Jawabannya, seperti dunia pembiayaan itu sendiri, tidak hitam putih. Saham multifinance memang bukan tipe yang naik ratusan persen dalam semalam. Tapi justru karena karakter bisnisnya yang konsisten, stabil, dan berbasis arus kas nyata, saham-saham ini cocok untuk investor jangka menengah hingga panjang—terutama mereka yang sabar, tahan fluktuasi, dan paham betul anatomi sektor keuangan.

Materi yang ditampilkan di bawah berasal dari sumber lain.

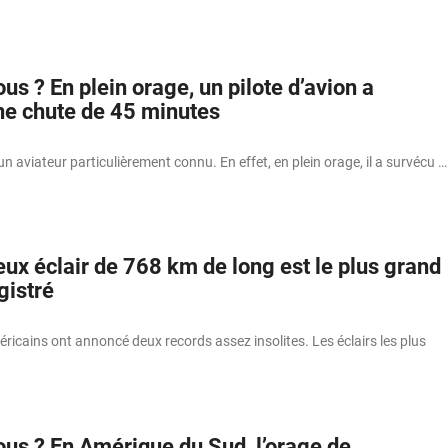
us ? En plein orage, un pilote d’avion a
ne chute de 45 minutes
un aviateur particulièrement connu. En effet, en plein orage, il a survécu …
ux éclair de 768 km de long est le plus grand
gistré
icains ont annoncé deux records assez insolites. Les éclairs les plus
ous ? En Amérique du Sud, l’orage de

ADMF, misalnya, dikenal dengan dividennya yang rutin. BFIN punya fleksibilitas tinggi sebagai pemain independen. MFIN dan WOMF solid di ceruk pasar kendaraan. Sementara TIFA dan CFIN bisa jadi opsi undervalued yang menunggu giliran dihargai pasar. Tapi jangan buru-buru menaruh semua di satu keranjang. Karena seperti kredit yang baik, investasi pun perlu analisis menyeluruh.

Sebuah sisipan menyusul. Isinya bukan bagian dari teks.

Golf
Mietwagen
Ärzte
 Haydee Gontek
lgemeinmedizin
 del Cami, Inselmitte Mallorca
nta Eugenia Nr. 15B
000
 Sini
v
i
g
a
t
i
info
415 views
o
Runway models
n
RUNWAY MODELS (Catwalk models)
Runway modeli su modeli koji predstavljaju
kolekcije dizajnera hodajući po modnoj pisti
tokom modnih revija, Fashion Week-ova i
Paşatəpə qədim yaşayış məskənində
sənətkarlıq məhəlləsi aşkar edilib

Penting bagi investor untuk membandingkan antar-emiten, tak cuma dari sisi laba, tapi juga rasio NPF, strategi pendanaan, dan daya tahan menghadapi regulasi seperti PSAK 71. Perlu juga dipahami bahwa sektor ini sangat tergantung pada siklus ekonomi dan daya beli konsumen. Saat ekonomi menghangat, pembiayaan mengalir deras. Tapi saat resesi mengintip, angsuran bisa mandek dan NPF naik.
Di tengah geliat ekonomi Indonesia yang makin digital dan menyentuh akar rumput, masa depan perusahaan multifinance tak hanya ditentukan oleh showroom motor atau SPG cicilan elektronik. Tapi juga oleh kemampuan mereka beradaptasi—menjangkau UMKM, masuk ke sistem daring, dan menjaga kepercayaan di tengah ketatnya aturan.

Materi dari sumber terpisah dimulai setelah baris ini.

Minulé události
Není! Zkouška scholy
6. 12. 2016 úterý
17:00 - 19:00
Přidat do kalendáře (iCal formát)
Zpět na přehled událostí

Dari sudut pandang pasar modal, saham multifinance tetap menjadi ladang yang menjanjikan—bukan untuk mereka yang cari sensasi instan, tapi untuk investor yang percaya pada konsistensi, memahami struktur pembiayaan, dan siap bersabar hingga pasar menghargai kerja keras. Karena seperti pepatah di dunia leasing, cicilan boleh lama, asal jelas juntrungannya. Begitu juga dengan investasi: pelan-pelan asal cuan.(*)
Berita atau informasi yang Anda baca membahas emiten atau saham tertentu berdasarkan data yang tersedia dari keterbukaan informasi PT Bursa Efek Indonesia dan sumber lain yang dapat dipercaya. Konten ini tidak dimaksudkan sebagai ajakan untuk membeli atau menjual saham tertentu. Selalu lakukan riset mandiri dan konsultasikan keputusan investasi Anda dengan penasihat keuangan profesional. Pastikan Anda memahami risiko dari setiap keputusan investasi yang diambil.